Task data:

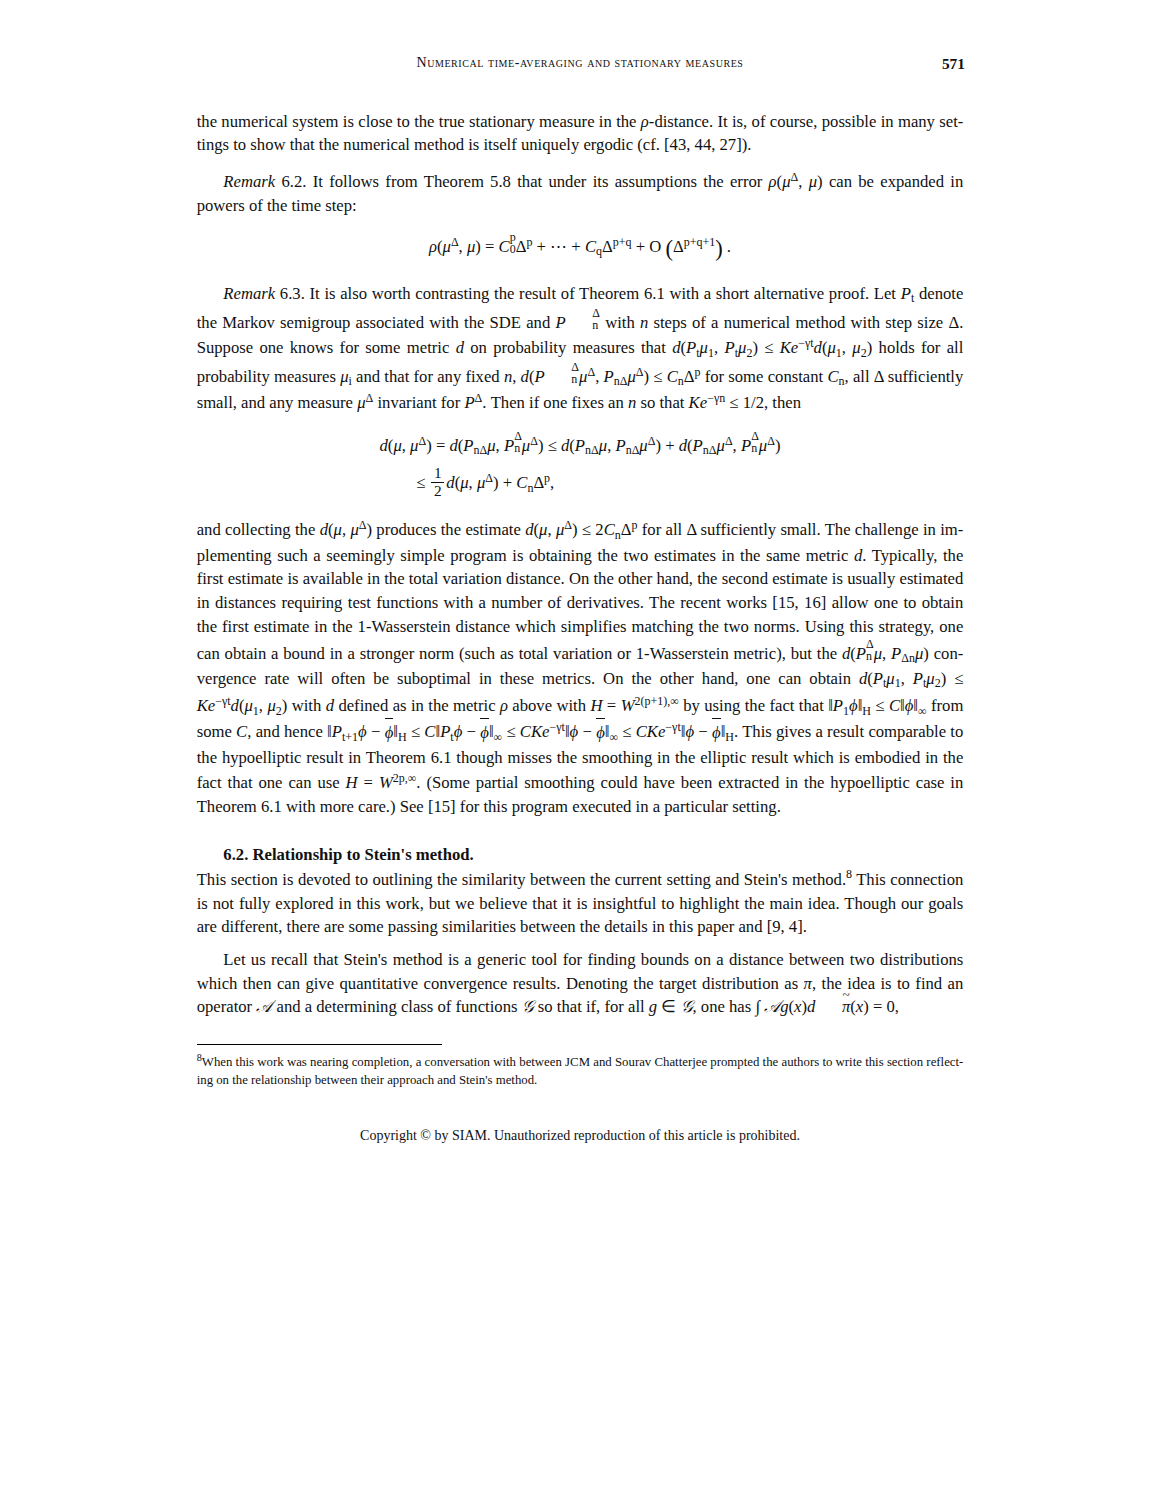Numerical time-averaging and stationary measures 571
the numerical system is close to the true stationary measure in the ρ-distance. It is, of course, possible in many settings to show that the numerical method is itself uniquely ergodic (cf. [43, 44, 27]).
Remark 6.2. It follows from Theorem 5.8 that under its assumptions the error ρ(μΔ, μ) can be expanded in powers of the time step:
ρ(μΔ, μ) = Cp 0 Δp + ⋯ + Cq Δp+q + O (Δp+q+1) .
Remark 6.3. It is also worth contrasting the result of Theorem 6.1 with a short alternative proof. Let Pt denote the Markov semigroup associated with the SDE and PΔn with n steps of a numerical method with step size Δ. Suppose one knows for some metric d on probability measures that d(Ptμ 1, Ptμ 2) ≤ Ke−γt d(μ 1, μ 2) holds for all probability measures μi and that for any fixed n, d(PΔn μΔ, PnΔ μΔ) ≤ Cn Δp for some constant Cn, all Δ sufficiently small, and any measure μΔ invariant for PΔ. Then if one fixes an n so that Ke−γn ≤ 1/2, then
d(μ, μΔ) = d(PnΔ μ, PΔn μΔ) ≤ d(PnΔ μ, PnΔ μΔ) + d(PnΔ μΔ, PΔn μΔ)
≤ 12 d(μ, μΔ) + Cn Δp,
and collecting the d(μ, μΔ) produces the estimate d(μ, μΔ) ≤ 2Cn Δp for all Δ sufficiently small. The challenge in implementing such a seemingly simple program is obtaining the two estimates in the same metric d. Typically, the first estimate is available in the total variation distance. On the other hand, the second estimate is usually estimated in distances requiring test functions with a number of derivatives. The recent works [15, 16] allow one to obtain the first estimate in the 1-Wasserstein distance which simplifies matching the two norms. Using this strategy, one can obtain a bound in a stronger norm (such as total variation or 1-Wasserstein metric), but the d(PΔn μ, PΔn μ) convergence rate will often be suboptimal in these metrics. On the other hand, one can obtain d(Ptμ 1, Ptμ 2) ≤ Ke−γt d(μ 1, μ 2) with d defined as in the metric ρ above with H = W 2(p+1),∞ by using the fact that ‖P 1 ϕ‖H ≤ C‖ϕ‖∞ from some C, and hence ‖Pt+1 ϕ − ϕ‖H ≤ C‖Ptϕ − ϕ‖∞ ≤ CKe−γt‖ϕ − ϕ‖∞ ≤ CKe−γt‖ϕ − ϕ‖H. This gives a result comparable to the hypoelliptic result in Theorem 6.1 though misses the smoothing in the elliptic result which is embodied in the fact that one can use H = W 2p,∞. (Some partial smoothing could have been extracted in the hypoelliptic case in Theorem 6.1 with more care.) See [15] for this program executed in a particular setting.
6.2. Relationship to Stein's method.
This section is devoted to outlining the similarity between the current setting and Stein's method.8 This connection is not fully explored in this work, but we believe that it is insightful to highlight the main idea. Though our goals are different, there are some passing similarities between the details in this paper and [9, 4].
Let us recall that Stein's method is a generic tool for finding bounds on a distance between two distributions which then can give quantitative convergence results. Denoting the target distribution as π, the idea is to find an operator 𝒜 and a determining class of functions 𝒢 so that if, for all g ∈ 𝒢, one has ∫ 𝒜g(x)dπ(x) = 0,
8When this work was nearing completion, a conversation with between JCM and Sourav Chatterjee prompted the authors to write this section reflecting on the relationship between their approach and Stein's method.
Copyright © by SIAM. Unauthorized reproduction of this article is prohibited.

To do:
With the pictures omitted, restate every entry above word for word.

Task output:
Numerical time-averaging and stationary measures 571
the numerical system is close to the true stationary measure in the ρ-distance. It is, of course, possible in many settings to show that the numerical method is itself uniquely ergodic (cf. [43, 44, 27]).
Remark 6.2. It follows from Theorem 5.8 that under its assumptions the error ρ(μΔ, μ) can be expanded in powers of the time step:
ρ(μΔ, μ) = Cp 0 Δp + ⋯ + Cq Δp+q + O (Δp+q+1) .
Remark 6.3. It is also worth contrasting the result of Theorem 6.1 with a short alternative proof. Let Pt denote the Markov semigroup associated with the SDE and PΔn with n steps of a numerical method with step size Δ. Suppose one knows for some metric d on probability measures that d(Ptμ 1, Ptμ 2) ≤ Ke−γt d(μ 1, μ 2) holds for all probability measures μi and that for any fixed n, d(PΔn μΔ, PnΔ μΔ) ≤ Cn Δp for some constant Cn, all Δ sufficiently small, and any measure μΔ invariant for PΔ. Then if one fixes an n so that Ke−γn ≤ 1/2, then
d(μ, μΔ) = d(PnΔ μ, PΔn μΔ) ≤ d(PnΔ μ, PnΔ μΔ) + d(PnΔ μΔ, PΔn μΔ)
≤ 12 d(μ, μΔ) + Cn Δp,
and collecting the d(μ, μΔ) produces the estimate d(μ, μΔ) ≤ 2Cn Δp for all Δ sufficiently small. The challenge in implementing such a seemingly simple program is obtaining the two estimates in the same metric d. Typically, the first estimate is available in the total variation distance. On the other hand, the second estimate is usually estimated in distances requiring test functions with a number of derivatives. The recent works [15, 16] allow one to obtain the first estimate in the 1-Wasserstein distance which simplifies matching the two norms. Using this strategy, one can obtain a bound in a stronger norm (such as total variation or 1-Wasserstein metric), but the d(PΔn μ, PΔn μ) convergence rate will often be suboptimal in these metrics. On the other hand, one can obtain d(Ptμ 1, Ptμ 2) ≤ Ke−γt d(μ 1, μ 2) with d defined as in the metric ρ above with H = W 2(p+1),∞ by using the fact that ‖P 1 ϕ‖H ≤ C‖ϕ‖∞ from some C, and hence ‖Pt+1 ϕ − ϕ‖H ≤ C‖Ptϕ − ϕ‖∞ ≤ CKe−γt‖ϕ − ϕ‖∞ ≤ CKe−γt‖ϕ − ϕ‖H. This gives a result comparable to the hypoelliptic result in Theorem 6.1 though misses the smoothing in the elliptic result which is embodied in the fact that one can use H = W 2p,∞. (Some partial smoothing could have been extracted in the hypoelliptic case in Theorem 6.1 with more care.) See [15] for this program executed in a particular setting.
6.2. Relationship to Stein's method.
This section is devoted to outlining the similarity between the current setting and Stein's method.8 This connection is not fully explored in this work, but we believe that it is insightful to highlight the main idea. Though our goals are different, there are some passing similarities between the details in this paper and [9, 4].
Let us recall that Stein's method is a generic tool for finding bounds on a distance between two distributions which then can give quantitative convergence results. Denoting the target distribution as π, the idea is to find an operator 𝒜 and a determining class of functions 𝒢 so that if, for all g ∈ 𝒢, one has ∫ 𝒜g(x)dπ(x) = 0,
8When this work was nearing completion, a conversation with between JCM and Sourav Chatterjee prompted the authors to write this section reflecting on the relationship between their approach and Stein's method.
Copyright © by SIAM. Unauthorized reproduction of this article is prohibited.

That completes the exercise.